Mozilla Foundation Security Advisory 2015-114
Information disclosure via the High Resolution Time API
- Announced
- September 22, 2015
- Reporter
- Yossef Oren et al, Amit Klein
- Impact
- Moderate
- Products
- Firefox, Firefox OS, SeaMonkey
- Fixed in
-
- Firefox 41
- Firefox OS 2.5
- SeaMonkey 2.38
Description
Security researchers Yossef Oren, Vasileios P. Kemerlis, Simha Sethumadhavan,
Angelos D. Keromytis of Columbia University's Network Security Lab reported a
method of using the High Resolution Time API for side channel attacks. This attack uses
JavaScript loaded through a hostile web page to track access to the last-level
cache over a period of time as a user engages in other browser activity.
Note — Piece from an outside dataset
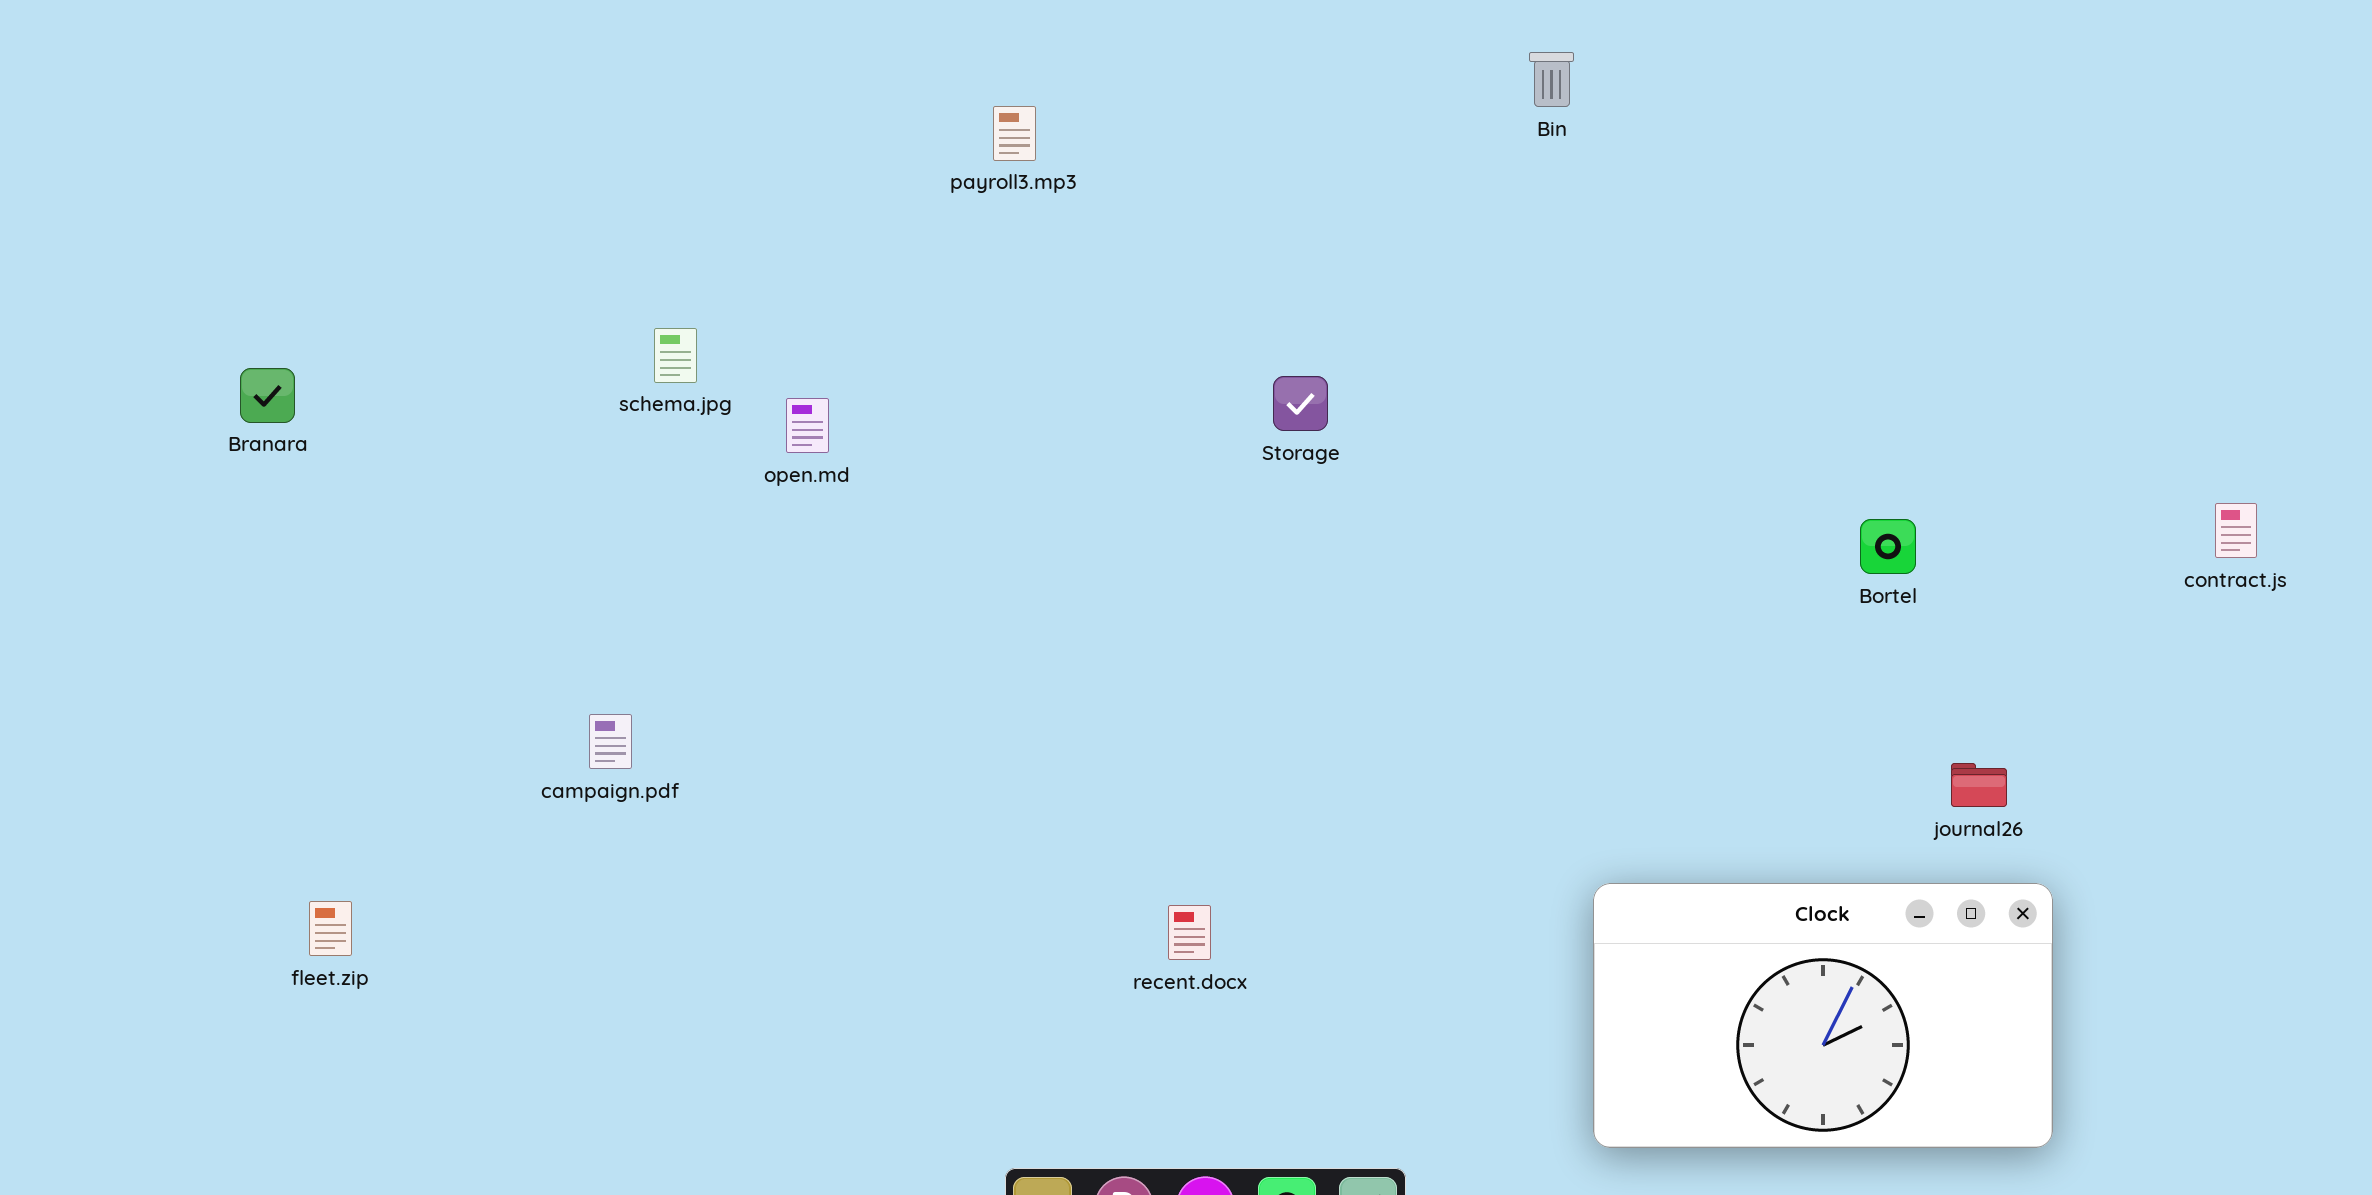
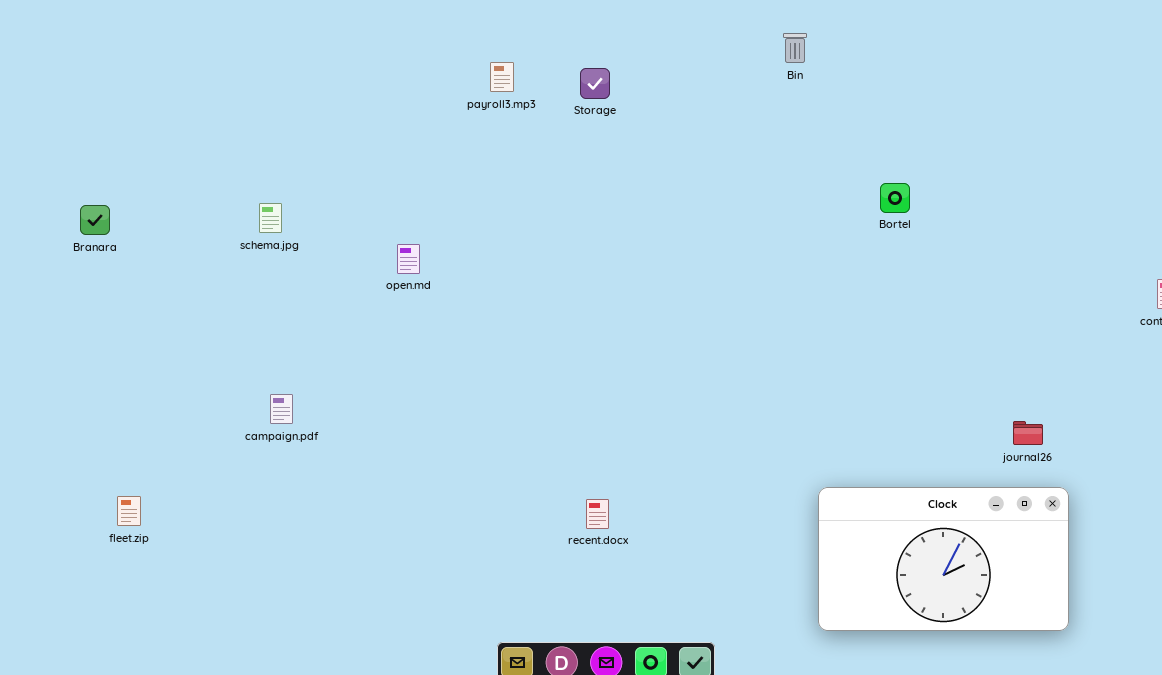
schema.jpg: [654,328,697,383] -> [259,203,282,233], moved
Storage: [1273,376,1328,431] -> [580,68,610,99], moved
open.md: [786,398,829,453] -> [397,244,420,274], moved
Bortel: [1860,519,1916,574] -> [880,183,910,213], moved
This attack takes
advantage of the performance.now()
API's use of single nanosecond resolution
for timing.
Security researcher Amit Klein independently reported use of the
performance.now()
API on Windows systems to extract the Windows counter
frequency as an avenue for side channel attacks.
Both of these flaws allow for the disclosure of private information, user
fingerprinting, and data leakage. They have been addressed by reducing the resolution of
the performance.now()
API to 5 microseconds to remove the precision in
resolution available to attackers.
The Windows counter frequency issue does not affect Linux or OS X systems.